C’était elle — jeune, souriante d’une façon que je ne lui avais jamais vue. Et à côté d’elle… il y avait lui.
« Qui êtes-vous ? » ai-je murmuré.
« Je m’appelle Walter », dit-il. « Et j’attends depuis longtemps que quelqu’un de sa famille franchisse cette porte. »
Il montra une minuscule marque sur le fermoir : un « W » estampillé.
« J’ai fabriqué ces boucles d’oreilles pour elle, dit-il doucement. À la main. »
Je me suis assise avant que mes jambes ne me lâchent.
Il m’a dit qu’ils avaient été amoureux. Mais sa famille ne l’avait pas approuvé. Elle a épousé un autre homme et a refait sa vie. Il n’en parlait pas avec amertume, mais avec acceptation.

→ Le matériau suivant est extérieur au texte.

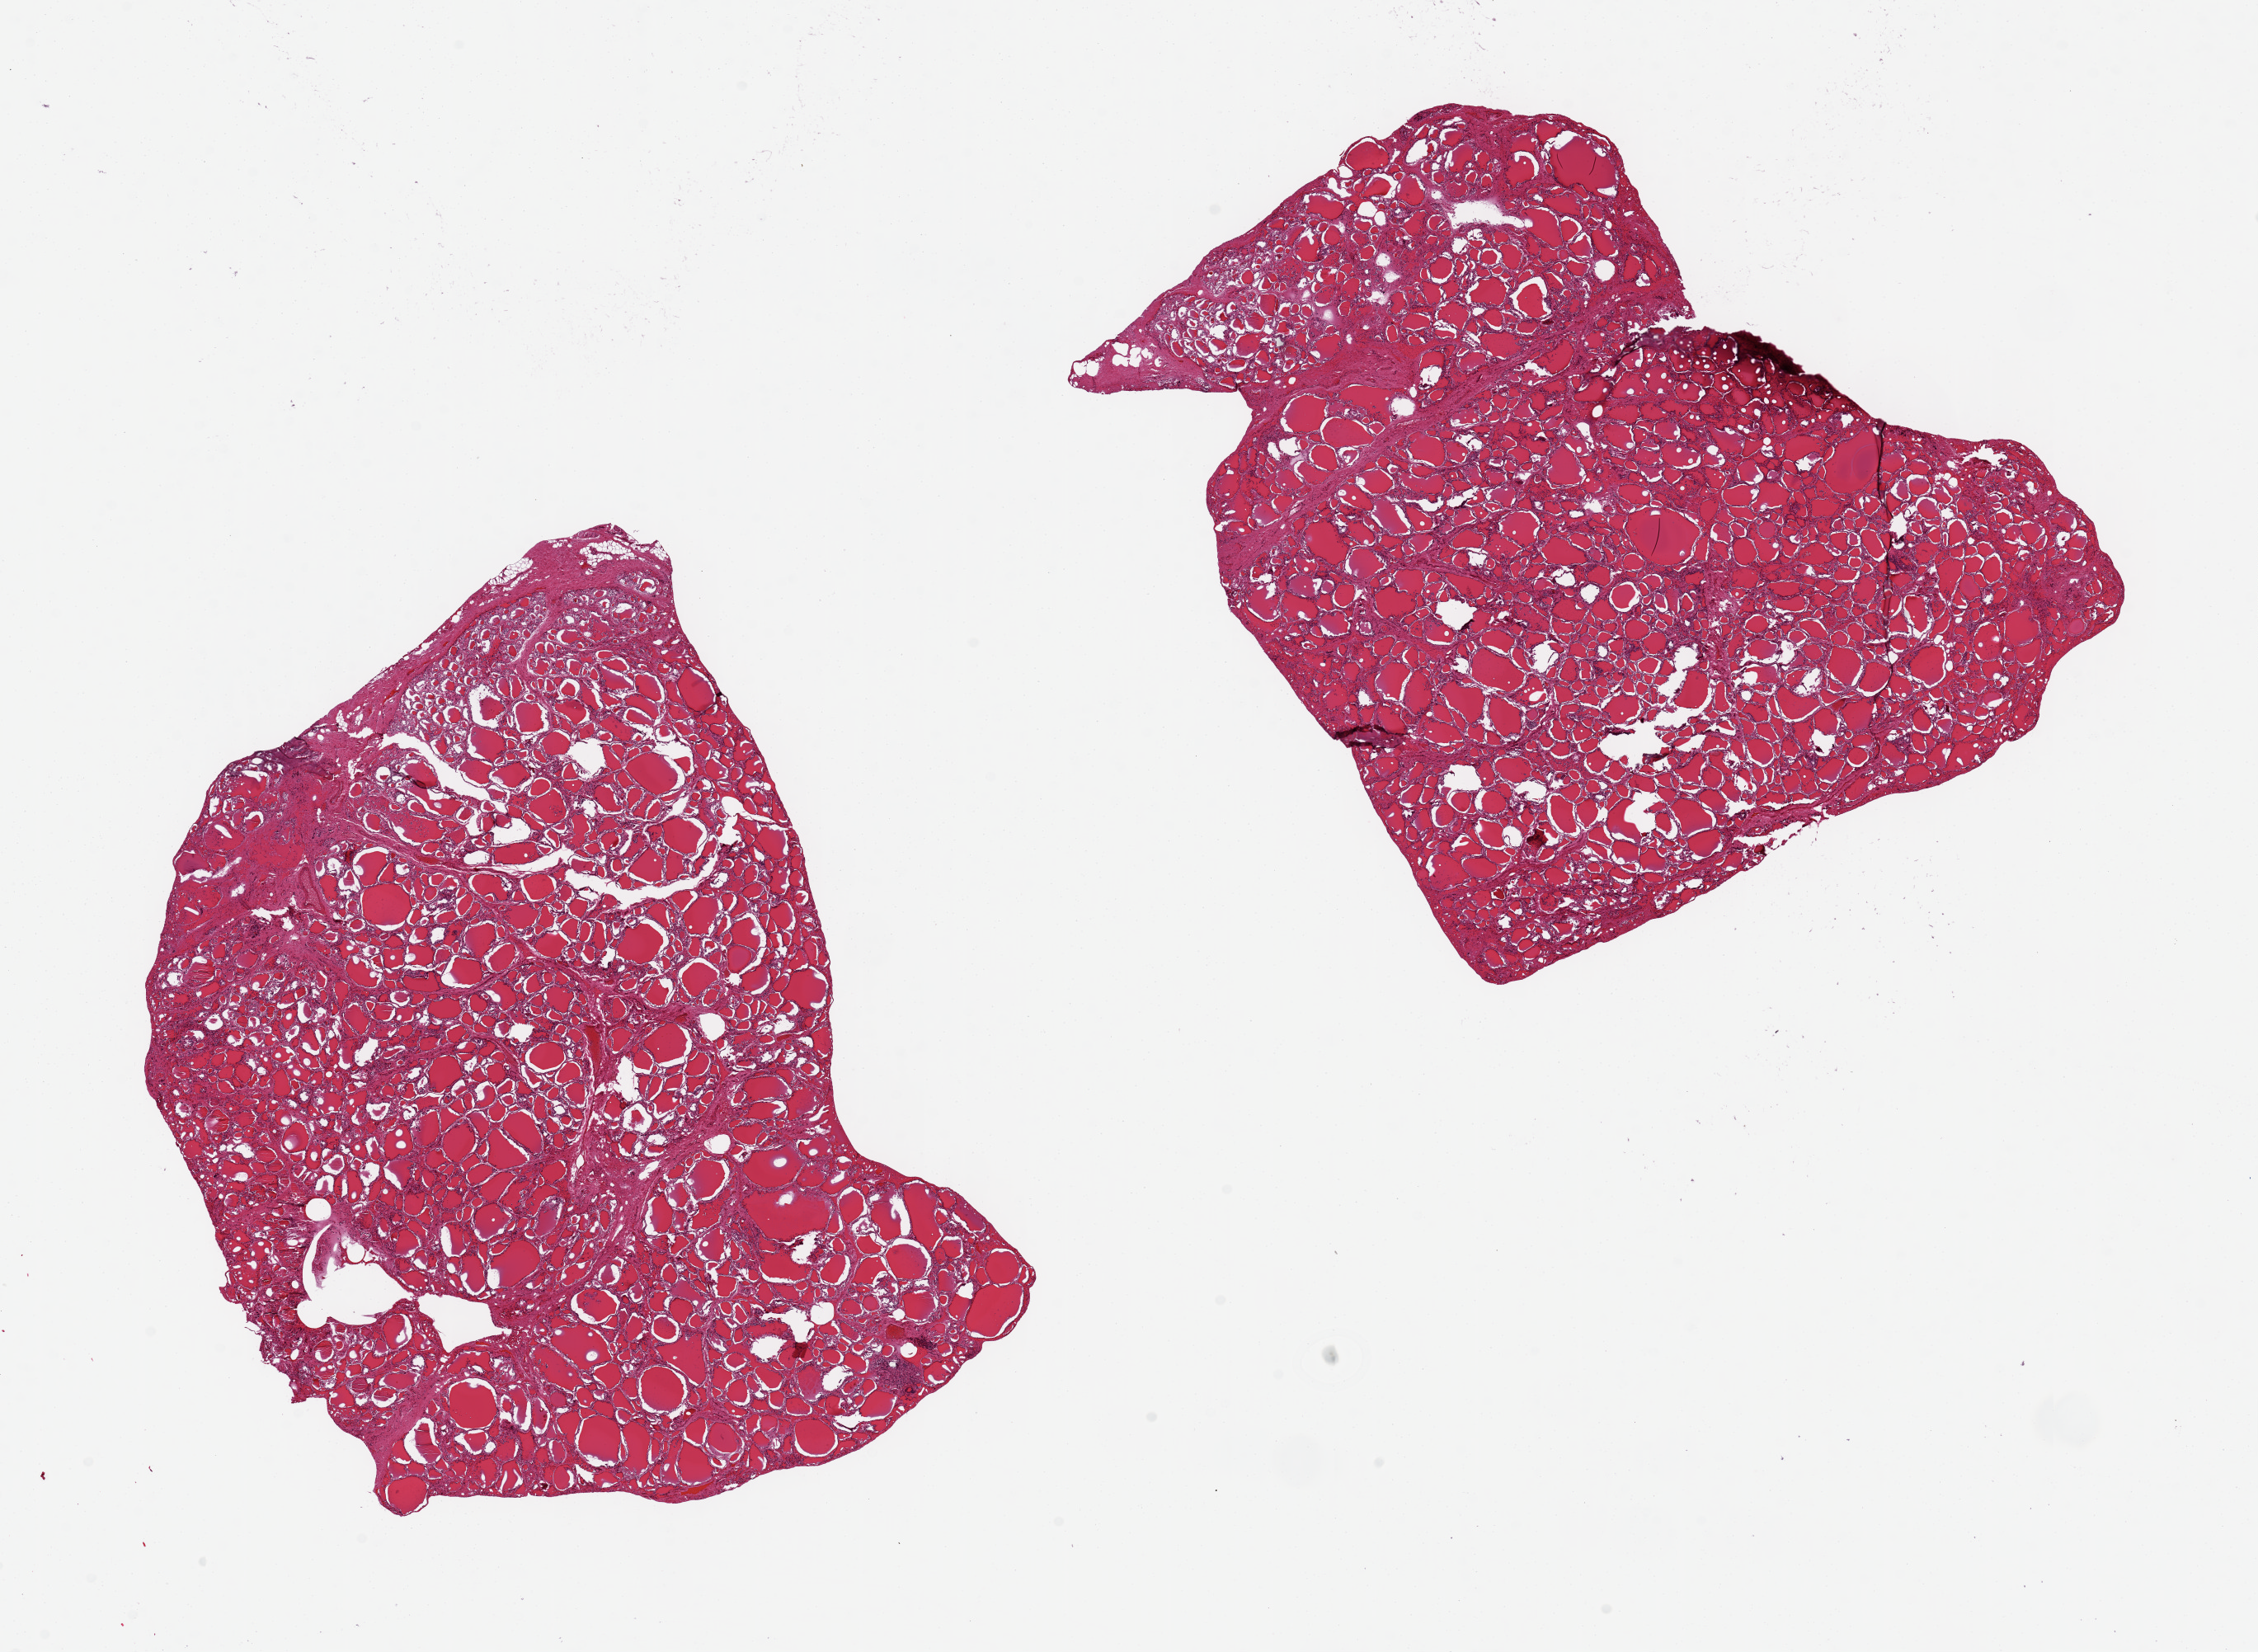
Whole-slide image, haematoxylin and eosin stain — a low-resolution overview of the entire scanned area, about 21.7 x 15.8 mm (acquisition: 20x scan). PAXgene-fixed paraffin-embedded (PFPE) section. Target tissue: thyroid. Donor tissue sample. Male donor.
* review note (as recorded): 2 pieces, 8.7x6 & 7x7 mm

« Elle est revenue me voir une fois », dit-il en sortant un vieux billet plié. « Des années plus tard. Elle m’a demandé une seule chose. »
Le mot était écrit de sa main :
Si jamais l’un des miens vient vous voir blessé, ne le renvoyez pas.
Mes yeux se sont remplis de larmes.
Walter me regarda doucement. « C’est grave ? »
Je lui ai tout raconté : le départ de mon mari, les enfants, les factures d’hôpital, les prêts, l’avertissement de saisie immobilière.
Quand j’eus terminé, il referma la boîte à bijoux et me la rendit.
« Je ne les achèterai pas », a-t-il déclaré.